#### The problem
Below are records; count how many of their lines contain the word "مخلفات" and give the number alone.

#### Data for this task
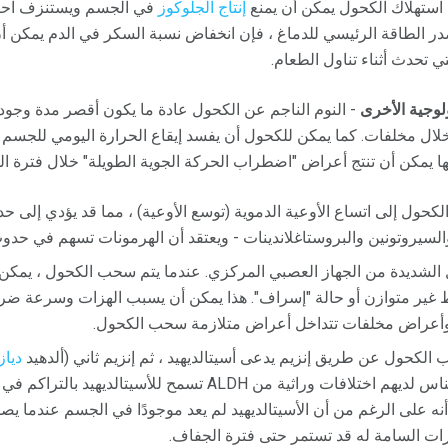
استهلاك الكحول يمكن أن يمنع
إنتاج الجلوكوز
في الجسم ويستنزف احتي
صدر الطاقة الرئيسي للدماغ ، فإن انخفاض نسبة السكر في الدم يمكن 
 تحدث أثناء تناول الطعام.
لوجية الأخرى
- النوم الناجم عن الكحول عادة ما يكون أقصر مدة وجودة
ال مخلفات. كما يمكن للكحول أن يفسد إيقاع الحرارة اليومي للجسم ، 
كلها يمكن أن تنتج أعراض "اضطراب الحركة الجوية الطويلة" خلال فترة ا
كحول إلى اتساع الأوعية الدموية (توسع الأوعية) ، مما قد يؤدي إلى ح
السيروتونين والبروستاغلاندينات - ويعتقد أن الهرمونات تسهم في حدو
 الشديدة من الجهاز العصبي المركزي. عندما يتم سحب الكحول ، يمكن أ
 غير متوازن أو حالة "إسراف". هذا يمكن أن يسبب الهزات وسرعة ضرب
 وأعراض مخلفات تتداخل أعراض متلازمة سحب الكحول.
ب الكحول عن طريق إنزيم يدعى أسيتالديهيد ، ثم إنزيم ثاني (ألدهيد
دياز
الأسيتالديهيد إلى خلات. بعض الناس لديهم اختلافات وراثية من ALDH تسمح
أنه على الرغم من أن الأسيتالديهيد لم يعد موجودًا في الجسم عندما يص
يرات السامة له قد تستمر حتى فترة الجفاف.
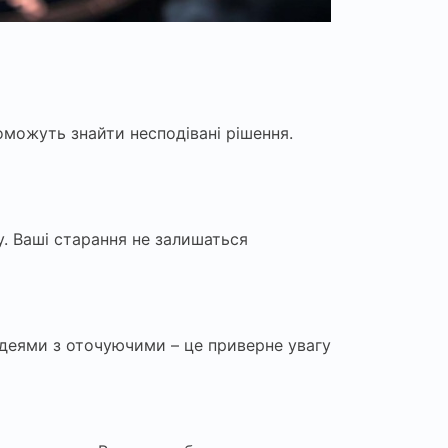
поможуть знайти несподівані рішення.
. Ваші старання не залишаться
 ідеями з оточуючими – це приверне увагу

#### Reply to the exercise
2